Data records
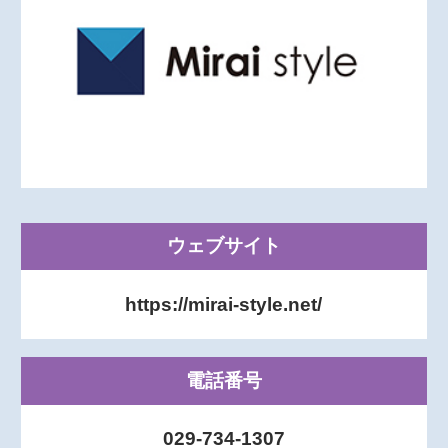
ウェブサイト
https://mirai-style.net/
電話番号
029-734-1307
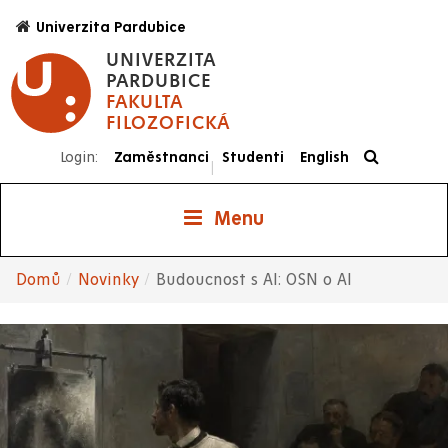
Přejít
Univerzita Pardubice
k
UNIVERZITA
hlavnímu
PARDUBICE
obsahu
FAKULTA
FILOZOFICKÁ
Login:
Zaměstnanci
Studenti
English
|
Menu
Domů
Novinky
Budoucnost s AI: OSN o AI
Drobečková
navigace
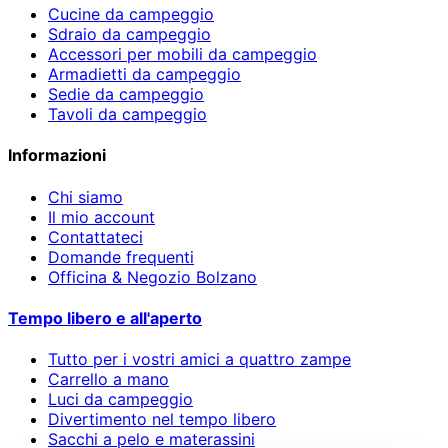
Cucine da campeggio
Sdraio da campeggio
Accessori per mobili da campeggio
Armadietti da campeggio
Sedie da campeggio
Tavoli da campeggio
Informazioni
Chi siamo
Il mio account
Contattateci
Domande frequenti
Officina & Negozio Bolzano
Tempo libero e all'aperto
Tutto per i vostri amici a quattro zampe
Carrello a mano
Luci da campeggio
Divertimento nel tempo libero
Sacchi a pelo e materassini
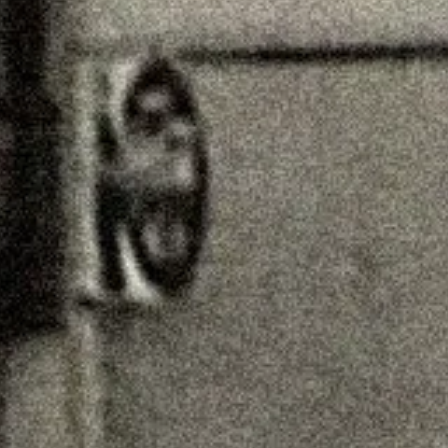
り
オンラインショップへ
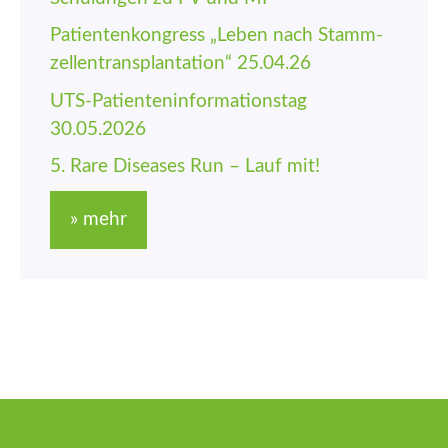
Patienten­kongress „Leben nach Stamm­
zellen­trans­plantation“ 25.04.26
UTS-Patienten­informations­tag
30.05.2026
5. Rare Diseases Run – Lauf mit!
» mehr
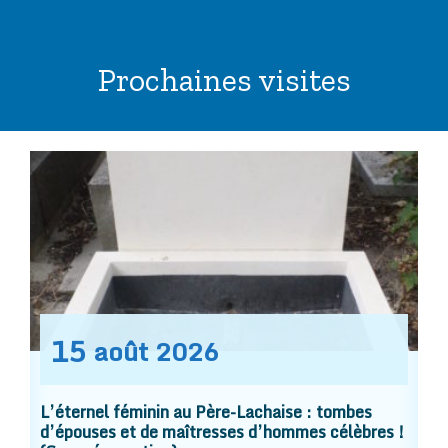
Prochaines visites
15
août
2026
L’éternel féminin au Père-Lachaise : tombes
d’épouses et de maîtresses d’hommes célèbres !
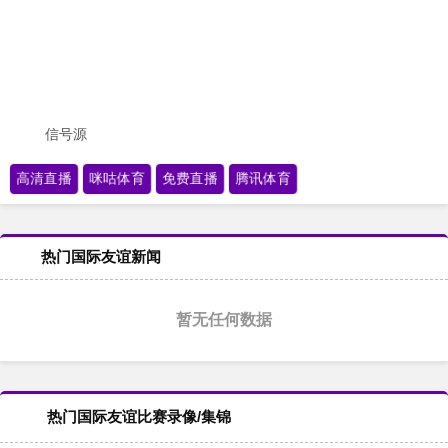
信号源
高清直播
咪咕体育
免费直播
腾讯体育
热门国际友谊新闻
暂无任何数据
热门国际友谊比赛录像/集锦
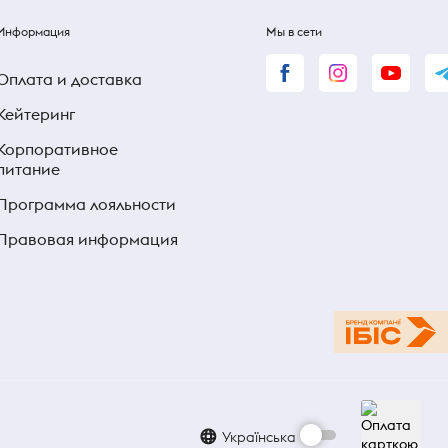
Информация
Мы в сети
Оплата и доставка
Кейтеринг
Корпоративное
питание
Программа лояльности
Правовая информация
Українська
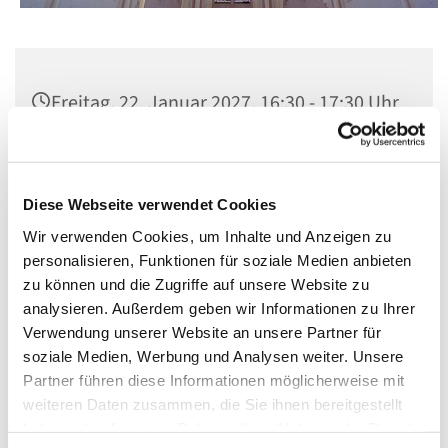
Freitag, 22. Januar 2027, 16:30 - 17:30 Uhr
St. Matthias, Winterfeldtplatz, 10781
Berlin
Diese Webseite verwendet Cookies
Wir verwenden Cookies, um Inhalte und Anzeigen zu
personalisieren, Funktionen für soziale Medien anbieten
zu können und die Zugriffe auf unsere Website zu
analysieren. Außerdem geben wir Informationen zu Ihrer
Verwendung unserer Website an unsere Partner für
soziale Medien, Werbung und Analysen weiter. Unsere
Partner führen diese Informationen möglicherweise mit
weiteren Daten zusammen, die Sie ihnen bereitgestellt
haben oder die sie im Rahmen Ihrer Nutzung der Dienste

### [Work to complete]
Reproduce the lines above letter for letter. The pictures stay behind.

### [Response to this exercise]
ウェブサイト
https://mirai-style.net/
電話番号
029-734-1307
Přejít
Univerzita Pardubice
k
UNIVERZITA
hlavnímu
PARDUBICE
obsahu
FAKULTA
FILOZOFICKÁ
Login:
Zaměstnanci
Studenti
English
|
Menu
Domů
Novinky
Budoucnost s AI: OSN o AI
Drobečková
navigace
Cucine da campeggio
Sdraio da campeggio
Accessori per mobili da campeggio
Armadietti da campeggio
Sedie da campeggio
Tavoli da campeggio
Informazioni
Chi siamo
Il mio account
Contattateci
Domande frequenti
Officina & Negozio Bolzano
Tempo libero e all'aperto
Tutto per i vostri amici a quattro zampe
Carrello a mano
Luci da campeggio
Divertimento nel tempo libero
Sacchi a pelo e materassini
り
オンラインショップへ
Patienten­kongress „Leben nach Stamm­
zellen­trans­plantation“ 25.04.26
UTS-Patienten­informations­tag
30.05.2026
5. Rare Diseases Run – Lauf mit!
» mehr
Prochaines visites
15
août
2026
L’éternel féminin au Père-Lachaise : tombes
d’épouses et de maîtresses d’hommes célèbres !
信号源
高清直播
咪咕体育
免费直播
腾讯体育
热门国际友谊新闻
暂无任何数据
热门国际友谊比赛录像/集锦
Информация
Мы в сети
Оплата и доставка
Кейтеринг
Корпоративное
питание
Программа лояльности
Правовая информация
Українська
Freitag, 22. Januar 2027, 16:30 - 17:30 Uhr
St. Matthias, Winterfeldtplatz, 10781
Berlin
Diese Webseite verwendet Cookies
Wir verwenden Cookies, um Inhalte und Anzeigen zu
personalisieren, Funktionen für soziale Medien anbieten
zu können und die Zugriffe auf unsere Website zu
analysieren. Außerdem geben wir Informationen zu Ihrer
Verwendung unserer Website an unsere Partner für
soziale Medien, Werbung und Analysen weiter. Unsere
Partner führen diese Informationen möglicherweise mit
weiteren Daten zusammen, die Sie ihnen bereitgestellt
haben oder die sie im Rahmen Ihrer Nutzung der Dienste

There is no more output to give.